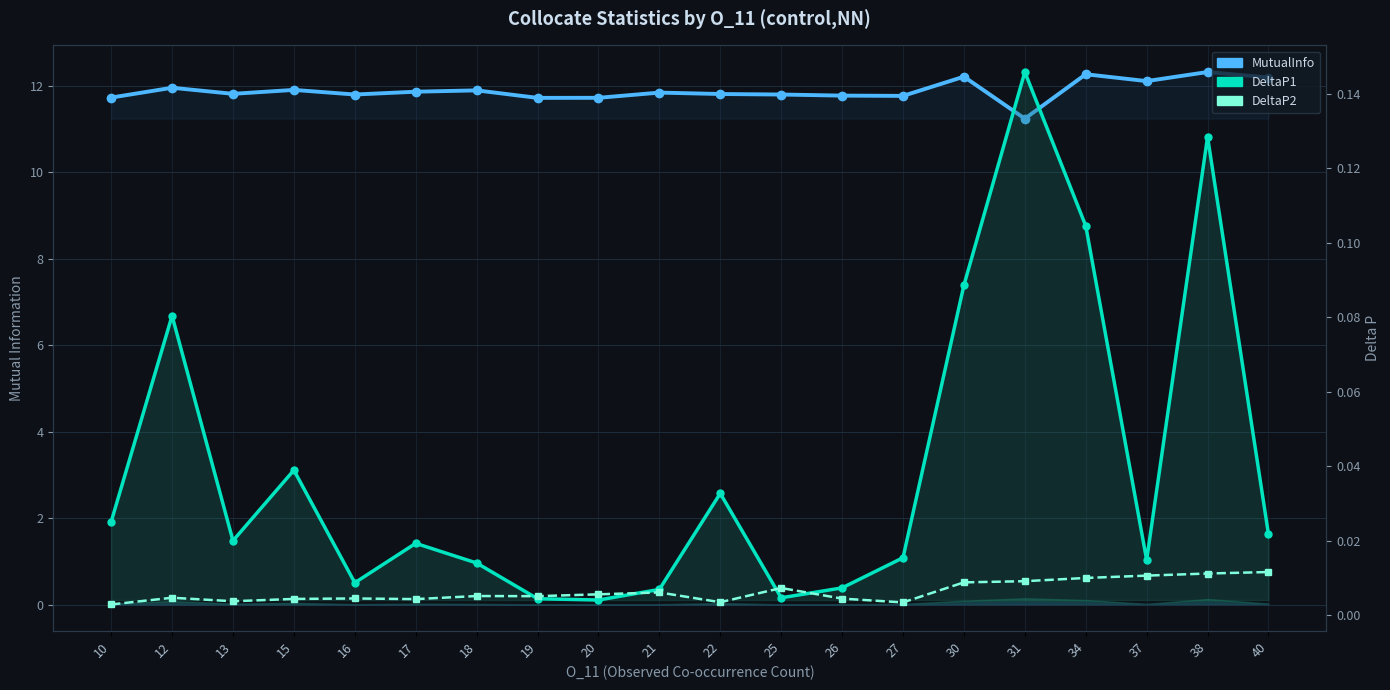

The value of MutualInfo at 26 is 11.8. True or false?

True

----------

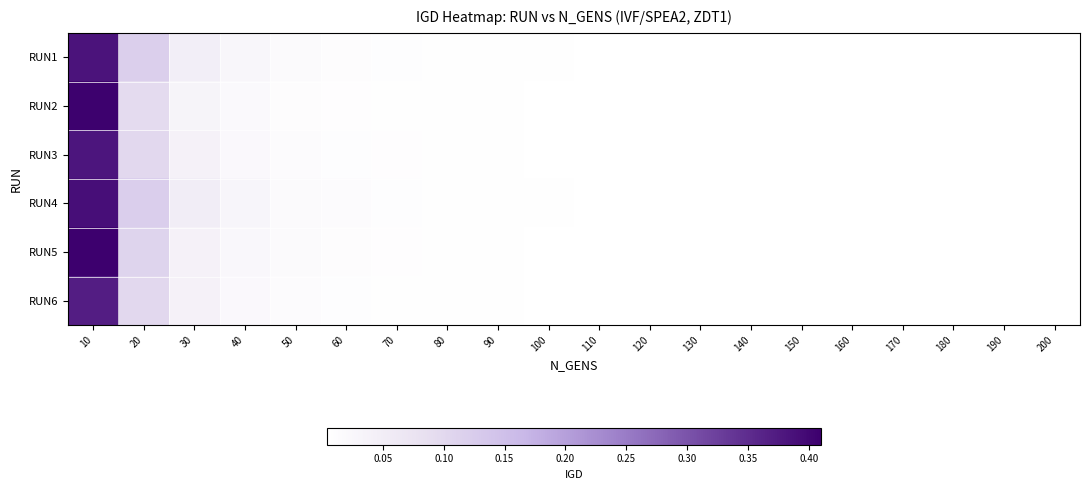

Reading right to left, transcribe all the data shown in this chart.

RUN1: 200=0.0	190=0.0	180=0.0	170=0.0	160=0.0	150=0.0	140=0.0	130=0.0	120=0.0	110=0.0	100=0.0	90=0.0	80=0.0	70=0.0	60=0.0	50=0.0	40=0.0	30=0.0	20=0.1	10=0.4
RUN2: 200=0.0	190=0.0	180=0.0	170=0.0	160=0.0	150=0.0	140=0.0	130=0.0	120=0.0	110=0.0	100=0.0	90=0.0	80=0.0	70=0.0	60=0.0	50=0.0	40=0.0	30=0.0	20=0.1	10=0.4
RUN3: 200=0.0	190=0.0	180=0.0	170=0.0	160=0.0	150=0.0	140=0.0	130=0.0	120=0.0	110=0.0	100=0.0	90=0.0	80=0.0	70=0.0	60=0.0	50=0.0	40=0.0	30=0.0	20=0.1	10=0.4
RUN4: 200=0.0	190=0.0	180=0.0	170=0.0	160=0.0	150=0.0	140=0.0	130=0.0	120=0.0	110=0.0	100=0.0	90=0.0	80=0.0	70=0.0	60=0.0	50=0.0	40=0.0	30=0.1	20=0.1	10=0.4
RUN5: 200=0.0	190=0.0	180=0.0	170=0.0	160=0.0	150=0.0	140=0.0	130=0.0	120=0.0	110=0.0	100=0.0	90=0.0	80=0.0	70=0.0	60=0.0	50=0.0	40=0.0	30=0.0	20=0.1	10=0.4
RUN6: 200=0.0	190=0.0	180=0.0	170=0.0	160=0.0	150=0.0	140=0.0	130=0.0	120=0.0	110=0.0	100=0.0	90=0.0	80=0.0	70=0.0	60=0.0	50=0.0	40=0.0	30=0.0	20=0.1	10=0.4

----------

_Task prompt_
Count the lines in the rows above that contain the string "True". Reply with only the number.

_Exercise response_
2